Por Colin Todhunter
«Las perturbaciones globales que hemos visto en los últimos años se presentan con frecuencia como una secuencia caótica de acontecimientos… sin embargo, un análisis estructural revela una demolición más deliberada y controlada del contrato social del siglo XX».
Todhunter sostiene que los últimos cinco años no han sido una serie de crisis aleatorias, sino una transición coordinada del capitalismo industrial a un orden tecnofeudal. Las «emergencias» de salud pública, los temores de guerra y el caos energético se presentan como herramientas para rescatar un sistema financiero terminal y encerrar a las poblaciones en una economía de emergencia permanente.
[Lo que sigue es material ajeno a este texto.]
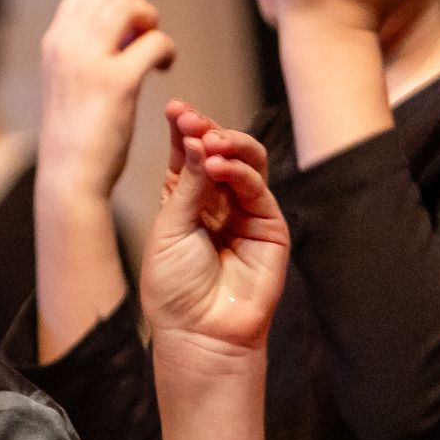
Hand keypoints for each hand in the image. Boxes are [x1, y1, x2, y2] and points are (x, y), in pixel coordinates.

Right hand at [38, 0, 176, 202]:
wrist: (69, 176)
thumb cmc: (74, 134)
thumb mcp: (66, 81)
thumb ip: (84, 50)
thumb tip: (122, 26)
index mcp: (54, 42)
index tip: (129, 25)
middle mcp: (66, 45)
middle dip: (138, 5)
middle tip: (146, 36)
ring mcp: (89, 62)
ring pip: (130, 6)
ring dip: (152, 22)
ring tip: (153, 51)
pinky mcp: (117, 83)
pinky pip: (155, 42)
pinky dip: (167, 50)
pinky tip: (163, 70)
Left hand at [138, 102, 288, 358]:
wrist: (198, 332)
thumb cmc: (174, 287)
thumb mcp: (169, 228)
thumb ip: (186, 185)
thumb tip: (195, 139)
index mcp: (184, 200)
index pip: (186, 154)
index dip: (183, 130)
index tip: (175, 108)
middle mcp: (217, 202)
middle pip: (219, 153)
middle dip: (207, 131)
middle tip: (191, 119)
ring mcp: (246, 213)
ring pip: (246, 164)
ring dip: (227, 146)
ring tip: (208, 141)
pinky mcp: (270, 227)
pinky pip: (258, 190)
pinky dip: (239, 173)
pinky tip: (217, 166)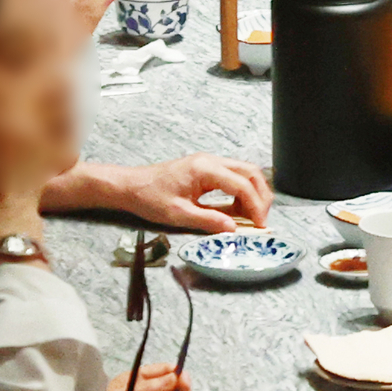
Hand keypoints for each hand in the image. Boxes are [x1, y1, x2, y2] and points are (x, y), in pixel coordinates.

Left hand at [76, 154, 274, 234]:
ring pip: (245, 172)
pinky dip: (242, 192)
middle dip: (262, 196)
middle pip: (251, 172)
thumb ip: (209, 220)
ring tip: (249, 217)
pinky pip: (234, 176)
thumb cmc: (149, 198)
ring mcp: (209, 162)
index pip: (242, 185)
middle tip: (262, 220)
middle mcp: (211, 161)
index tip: (260, 225)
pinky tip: (236, 210)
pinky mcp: (207, 168)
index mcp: (205, 169)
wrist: (129, 186)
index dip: (255, 206)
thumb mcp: (178, 214)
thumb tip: (234, 229)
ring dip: (253, 193)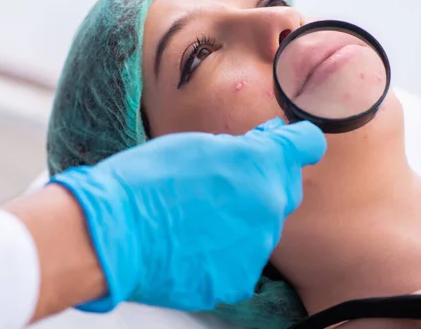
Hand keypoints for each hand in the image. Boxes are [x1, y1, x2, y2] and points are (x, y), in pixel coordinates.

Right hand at [49, 118, 325, 311]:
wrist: (114, 234)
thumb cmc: (146, 181)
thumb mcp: (196, 147)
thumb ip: (241, 149)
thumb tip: (264, 146)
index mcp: (260, 165)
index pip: (306, 145)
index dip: (296, 142)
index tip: (286, 144)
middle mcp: (268, 207)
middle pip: (285, 189)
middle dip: (265, 181)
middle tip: (228, 180)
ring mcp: (256, 248)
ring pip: (262, 228)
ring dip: (243, 219)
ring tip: (199, 216)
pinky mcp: (238, 279)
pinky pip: (243, 258)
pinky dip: (226, 250)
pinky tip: (194, 243)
Explica cómo la confiscación del mercado de repos en 2019 y los posteriores confinamientos actuaron como un rescate encubierto que protegió a la clase financiera mientras sacrificaba a la clase media productiva.
Muestra cómo Alemania se desindustrializó estructuralmente a través del sabotaje del Nord Stream, la dependencia del GNL estadounidense y la deslocalización industrial, al tiempo que se la empujaba hacia un giro hacia la defensa ecológica.
Detalla cómo la City de Londres se beneficia de la volatilidad provocada al monetizar los seguros contra riesgos de guerra, los derivados del GNL y las «primas de riesgo» como un impuesto privado sobre la energía.
Describe el cambio del ciudadano como activo productivo al ciudadano como pasivo, con el Estado retirando la «suscripción» a través de la corrupción del NHS y la muerte asistida, enmarcada como ahorro fiscal.
Advierte de que la crisis climática y las narrativas sobre la amenaza rusa justificarán el aumento de la austeridad, mientras que la identificación digital y las CBDC convierten a las personas en sujetos controlados cuyo acceso económico depende del crédito social.